Troubleshooting the systems became increasingly difficult because operators had – and continue to have – little visibility into the underlying infrastructure. One reason is the number of platforms at play. Although organizations might use one vendor for their SDN, they’re often using a different vendor for storage and another for compute. And since the vendors are diverse, their systems operate independently, requiring additional time – and tools – to piece together a full picture of the network. To make matters worse, network services that were originally limited to one or a few physical appliances are now spread across any number of virtual appliances, leading to device sprawl. Also, these systems are dynamic, so the traditional approach of monitoring various system entry and exit points is not as effective.
The Consolidation and Orchestration Conundrum
Companies’ use of technology is expanding to more locations and end points. As previously mentioned, they have autonomous platforms that manage one device or component, and typically the operations team needs to pull information from the various pieces. Often working with legacy data center equipment (appliances, storage arrays, purpose-built servers, and network devices), they collect performance data through a combination of older interfaces like Simple Network Management Protocol (SNMP) and new open source solutions, such as Kubernetes.
All the while, the ops teams have to collect, correlate, and evaluate performance data to figure out what is happening with their systems – a time consuming, often error-prone process.
And then you have the issue of the overwhelming number of alerts that are generated, usually in a vacuum, so they lack context necessary to identify their origin and act quickly. And as many ops members will attest to, the sheer volume of information generated can be overwhelming.
As companies continue their reliance on technology to meet market and agility demands, it becomes impossible for humans — even the most highly skilled among us — to keep up and understand what particular element may be causing an application to misbehave. Data center engineers need help isolating root causes and remediating bottlenecks across domains quickly and easily.
Bringing it All Together – How to Monitor and Manage your SDDC
Today’s agile businesses need a common operating environment; one that affords full visibility, empowering them with the ability to automatically connect, run, and securely manage all of their compute, storage, system and network resources.
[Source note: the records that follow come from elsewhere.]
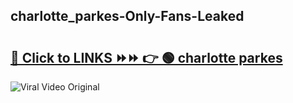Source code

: 
 ## charlotte_parkes-Only-Fans-Leaked

# <h2><a href="https://clipsfans.com/charlotte_parkes&ref=git">🔗 Click to LINKS ⏩⏩ 👉 🟢 charlotte parkes </a></h2>

<a href="https://clipsfans.com/charlotte_parkes&ref=git" rel="nofollow" data-target="animated-image.originalLink"><img src="https://i.ibb.co.com/xMMVF88/686577567.gif" alt="Viral Video Original" style="max-width: 100%; display: inline-block;" data-target="animated-image.originalImage"></a>

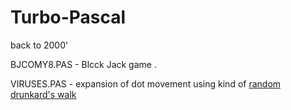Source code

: # Turbo-Pascal
back to 2000'

BJCOMY8.PAS - Blcck Jack game .

VIRUSES.PAS - expansion of dot movement using kind of [random drunkard's walk](https://en.wikipedia.org/wiki/Random_walk)
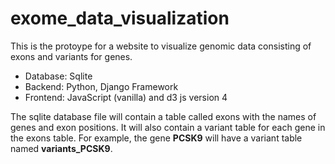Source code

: # exome_data_visualization

This is the protoype for a website to visualize genomic data consisting of exons and variants for genes.
* Database: Sqlite
* Backend: Python, Django Framework
* Frontend: JavaScript (vanilla) and d3 js version 4

The sqlite database file will contain a table called exons with the names of genes and exon positions. 
It will also contain a variant table for each gene in the exons table. 
For example, the gene **PCSK9** will have a variant table named **variants_PCSK9**.
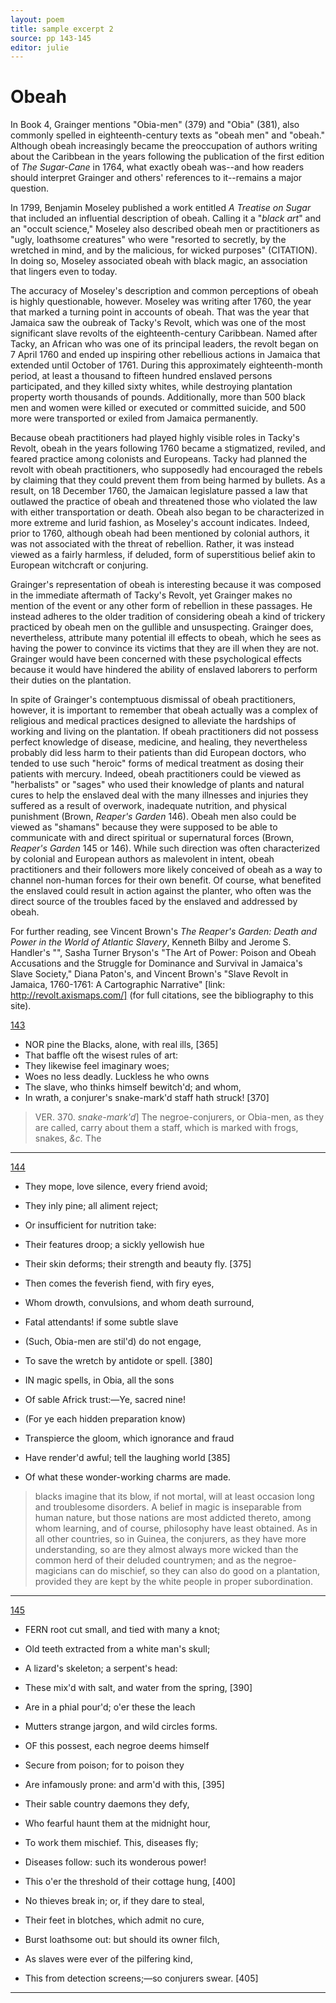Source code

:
 ```yaml
---
layout: poem
title: sample excerpt 2
source: pp 143-145
editor: julie
---
```



# Obeah

In Book 4, Grainger mentions "Obia-men" (379) and "Obia" (381), also commonly spelled in eighteenth-century texts as "obeah men" and "obeah." Although obeah increasingly became the preoccupation of authors writing about the Caribbean in the years following the publication of the first edition of *The Sugar-Cane* in 1764, what exactly obeah was--and how readers should interpret Grainger and others' references to it--remains a major question. 

In 1799, Benjamin Moseley published a work entitled *A Treatise on Sugar* that included an influential description of obeah. Calling it a "*black art*" and an "occult science," Moseley also described obeah men or practitioners as "ugly, loathsome creatures" who were "resorted to secretly, by the wretched in mind, and by the malicious, for wicked purposes" (CITATION). In doing so, Moseley associated obeah with black magic, an association that lingers even to today.  

The accuracy of Moseley's description and common perceptions of obeah is highly questionable, however. Moseley was writing after 1760, the year that marked a turning point in accounts of obeah. That was the year that Jamaica saw the oubreak of Tacky's Revolt, which was one of the most significant slave revolts of the eighteenth-century Caribbean. Named after Tacky, an African who was one of its principal leaders, the revolt began on 7 April 1760 and ended up inspiring other rebellious actions in Jamaica that extended until October of 1761. During this approximately eighteenth-month period, at least a thousand to fifteen hundred enslaved persons participated, and they killed sixty whites, while destroying plantation property worth thousands of pounds. Additionally, more than 500 black men and women were killed or executed or committed suicide, and 500 more were transported or exiled from Jamaica permanently.  
 
Because obeah practitioners had played highly visible roles in Tacky's Revolt, obeah in the years following 1760 became a stigmatized, reviled, and feared practice among colonists and Europeans. Tacky had planned the revolt with obeah practitioners, who supposedly had encouraged the rebels by claiming that they could prevent them from being harmed by bullets. As a result, on 18 December 1760, the Jamaican legislature passed a law that outlawed the practice of obeah and threatened those who violated the law with either transportation or death. Obeah also began to be characterized in more extreme and lurid fashion, as Moseley's account indicates. Indeed, prior to 1760, although obeah had been mentioned by colonial authors, it was not associated with the threat of rebellion. Rather, it was instead viewed as a fairly harmless, if deluded, form of superstitious belief akin to European witchcraft or conjuring. 

Grainger's representation of obeah is interesting because it was composed in the immediate aftermath of Tacky's Revolt, yet Grainger makes no mention of the event or any other form of rebellion in these passages. He instead adheres to the older tradition of considering obeah a kind of trickery practiced by obeah men on the gullible and unsuspecting. Grainger does, nevertheless, attribute many potential ill effects to obeah, which he sees as having the power to convince its victims that they are ill when they are not. Grainger would have been concerned with these psychological effects because it would have hindered the ability of enslaved laborers to perform their duties on the plantation.  

In spite of Grainger's contemptuous dismissal of obeah practitioners, however, it is important to remember that obeah actually was a complex of religious and medical practices designed to alleviate the hardships of working and living on the plantation. If obeah practitioners did not possess perfect knowledge of disease, medicine, and healing, they nevertheless probably did less harm to their patients than did European doctors, who tended to use such "heroic" forms of medical treatment as dosing their patients with mercury. Indeed, obeah practitioners could be viewed as "herbalists" or "sages" who used their knowledge of plants and natural cures to help the enslaved deal with the many illnesses and injuries they suffered as a result of overwork, inadequate nutrition, and physical punishment (Brown, *Reaper's Garden* 146). Obeah men also could be viewed as "shamans" because they were supposed to be able to communicate with and direct spiritual or supernatural forces (Brown, *Reaper's Garden* 145 or 146). While such direction was often characterized by colonial and European authors as malevolent in intent, obeah practitioners and their followers more likely conceived of obeah as a way to channel non-human forces for their own benefit. Of course, what benefited the enslaved could result in action against the planter, who often was  the direct source of the troubles faced by the enslaved and addressed by obeah.  

For further reading, see Vincent Brown's *The Reaper's Garden: Death and Power in the World of Atlantic Slavery*, Kenneth Bilby and Jerome S. Handler's "", Sasha Turner Bryson's "The Art of Power: Poison and Obeah Accusations and the Struggle for Dominance and Survival in Jamaica's Slave Society," Diana Paton's, and Vincent Brown's "Slave Revolt in Jamaica, 1760-1761: A Cartographic Narrative" [link: http://revolt.axismaps.com/] (for full citations, see the bibliography to this site).


[143]()

- NOR pine the Blacks, alone, with real ills, [365]
- That baffle oft the wisest rules of art:
- They likewise feel imaginary woes;
- Woes no less deadly. Luckless he who owns
- The slave, who thinks himself bewitch'd; and whom,
- In wrath, a conjurer's snake-mark'd staff hath struck! [370]

> VER. 370. *snake-mark'd*\] The negroe-conjurers, or Obia-men, as they are called, carry about them a staff, which is marked with frogs, snakes, *&c.* The

---

[144]()

- They mope, love silence, every friend avoid;
- They inly pine; all aliment reject;
- Or insufficient for nutrition take:
- Their features droop; a sickly yellowish hue
- Their skin deforms; their strength and beauty fly. [375]
- Then comes the feverish fiend, with firy eyes,
- Whom drowth, convulsions, and whom death surround,
- Fatal attendants! if some subtle slave
- (Such, Obia-men are stil'd) do not engage,
- To save the wretch by antidote or spell. [380]

- IN magic spells, in Obia, all the sons
- Of sable Africk trust:—Ye, sacred nine!
- (For ye each hidden preparation know)
- Transpierce the gloom, which ignorance and fraud
- Have render'd awful; tell the laughing world [385]
- Of what these wonder-working charms are made.

> blacks imagine that its blow, if not mortal, will at least occasion long and troublesome disorders. A belief in magic is inseparable from human nature, but those nations are most addicted thereto, among whom learning, and of course, philosophy have least obtained. As in all other countries, so in Guinea, the conjurers, as they have more understanding, so are they almost always more wicked than the common herd of their deluded countrymen; and as the negroe-magicians can do mischief, so they can also do good on a plantation, provided they are kept by the white people in proper subordination.

---

[145]()

- FERN root cut small, and tied with many a knot;
- Old teeth extracted from a white man's skull;
- A lizard's skeleton; a serpent's head:
- These mix'd with salt, and water from the spring, [390]
- Are in a phial pour'd; o'er these the leach
- Mutters strange jargon, and wild circles forms.

- OF this possest, each negroe deems himself
- Secure from poison; for to poison they
- Are infamously prone: and arm'd with this, [395]
- Their sable country daemons they defy,
- Who fearful haunt them at the midnight hour,
- To work them mischief. This, diseases fly;
- Diseases follow: such its wonderous power!
- This o'er the threshold of their cottage hung, [400]
- No thieves break in; or, if they dare to steal,
- Their feet in blotches, which admit no cure,
- Burst loathsome out: but should its owner filch,
- As slaves were ever of the pilfering kind,
- This from detection screens;—so conjurers swear. [405]

---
ScienceLogic’s SL1 platform solves SDN management shortcomings by collecting information from all of your software-defined network infrastructure systems. SL1 integrates with leading SDN products, such as Cisco Systems Inc.’s Application Centric Infrastructure (ACI) and VMware Inc.’s NSX, and SD WAN systems from top suppliers, like Cisco and Aruba.
SL1 also links the underlying hardware to the software abstraction layer. The platform’s discovery mechanism identifies enterprise resources and supports the most popular solutions, including:
- Virtualized environments: VMware, Citrix XenServer, Microsoft Hyper-V, Citrix, and Red Hat
- Converged infrastructure: Vblock, FlexPod, HyperFlex, and Nutanix.
- Cloud services: AWS, Azure, Google Cloud Platform, IBM Cloud)
- IT Service Management (ITSM) and ticketing tools: ServiceNow, BMC Remedy, ZenDesk
In addition, the platform illustrates how different components, like a server and a storage system, are related to one another. Because the staff sees all of the infrastructure (physical, virtual, cloud, serverless, and microservices) data center operations have the context needed to troubleshoot and address performance problems.
SL1 dynamically maps and tracks infrastructure, application and service relationships across static and dynamic workloads that extend from the data center to the cloud. The SL1 platform also delivers high levels of orchestration so operations teams can automate arrangement, coordination, and management of the IT infrastructure. Teams access alerts instantly and always know the status of their equipment. SL1 provides IT operation teams with actionable insights to resolve problems quickly in today’s digital, ever-changing world. SL1 offers businesses with the platform they need to manage their SDDC.